Summer is grilling season!! Even though meat is no longer on the table (unless you count fish, but I don’t, that’s more just fish, and meat is meat… Which probably doesn’t make much sense, but whatevs), there’s plenty to grill.
M and I are not really fans of the portobello. But, times change, and so possibly, will we! My in-laws forwarded us a recipe for a marinade claiming it was amazing, so we had to try it. It turned out quite tasty – it’s essentially a teriyaki marinade but with balsamic instead of soy, so how could you go wrong there?
The recipe is here: Ginger Marinated Portobellos
Next time, I think I’ll make the following changes – reduce pineapple juice to 1/4 C, split the balsamic to be balsamic + tamari, and add a couple cloves of chrushed garlic and some Sriracha to make it spicy.

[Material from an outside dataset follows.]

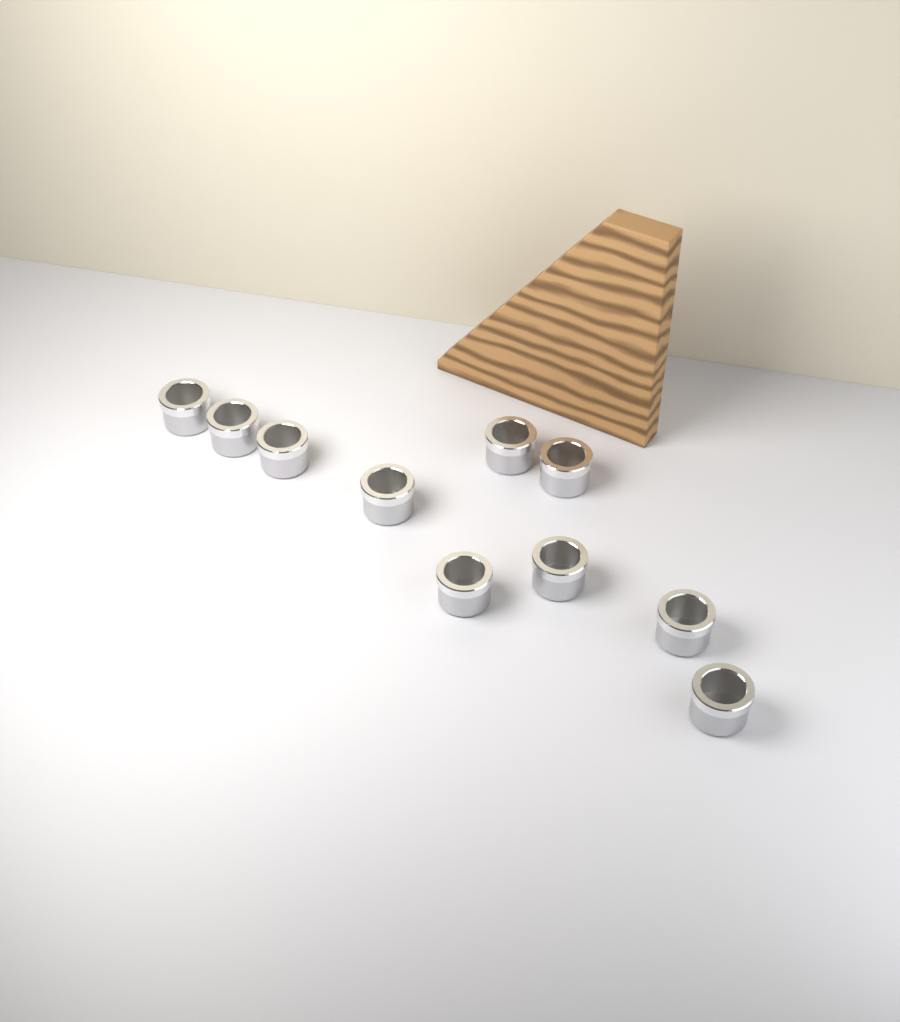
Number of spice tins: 10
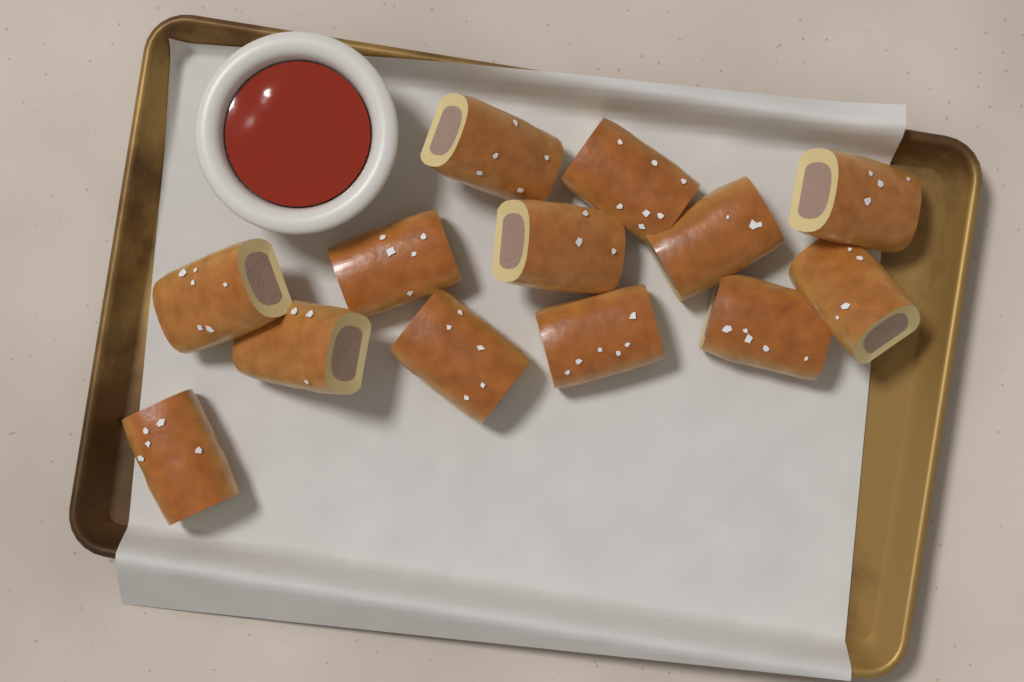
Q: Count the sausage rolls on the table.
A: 13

The CSA gave us some radicchio – but not your typical radicchio. This one looks like romaine or something, but is super bitter. It grills up nicely, and goes great with my basic balsamic dressing (see my “dressings” post). To counter the extra bitterness, I added some agave to the balsamic (about 1-2 t) and then drizzled the final bit with that super thick sweet balsamic you save for special occasions. That made the salad!
Steamed up some rice, and then also quick steam/sauteed some veggies (carrots and snow peas with fresh green onion) as the sides, and voila! Beautiful day for grilling and enjoying the outdoors.